HOW TO COMPLETE THIS TASK >> Only the pictures are to be left out; return the rest of the data exactly as it stands.

RECORDED DATA >>
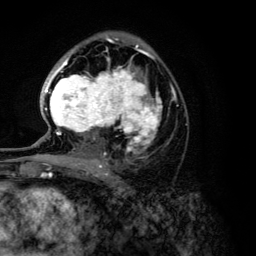
Breast MRI (dynamic contrast-enhanced), one axial slice; slice 74 of 134 in the series (ordered by position); cropped to one breast; dynamic contrast-enhanced series, time point 2 of 6 at this slice position (early post-contrast); 3 T; TE 4.2 ms, TR 7.9 ms; 1.2 mm slice thickness; 256 × 256 image matrix, field of view 170 × 170 mm. Female patient.
Outlined on this slice (semi-automatic segmentation, software-assisted and operator-edited):
- enhancing-tissue mask used for the functional tumour volume (all voxels passing the contrast-enhancement thresholds inside the analysis volume; usually the tumour): bounding box <45,46,162,168> (left, top, right, bottom; pixels)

ANSWER SPACE >>
Breast MRI (dynamic contrast-enhanced), one axial slice; slice 74 of 134 in the series (ordered by position); cropped to one breast; dynamic contrast-enhanced series, time point 2 of 6 at this slice position (early post-contrast); 3 T; TE 4.2 ms, TR 7.9 ms; 1.2 mm slice thickness; 256 × 256 image matrix, field of view 170 × 170 mm. Female patient.
Outlined on this slice (semi-automatic segmentation, software-assisted and operator-edited):
- enhancing-tissue mask used for the functional tumour volume (all voxels passing the contrast-enhancement thresholds inside the analysis volume; usually the tumour): bounding box <45,46,162,168> (left, top, right, bottom; pixels)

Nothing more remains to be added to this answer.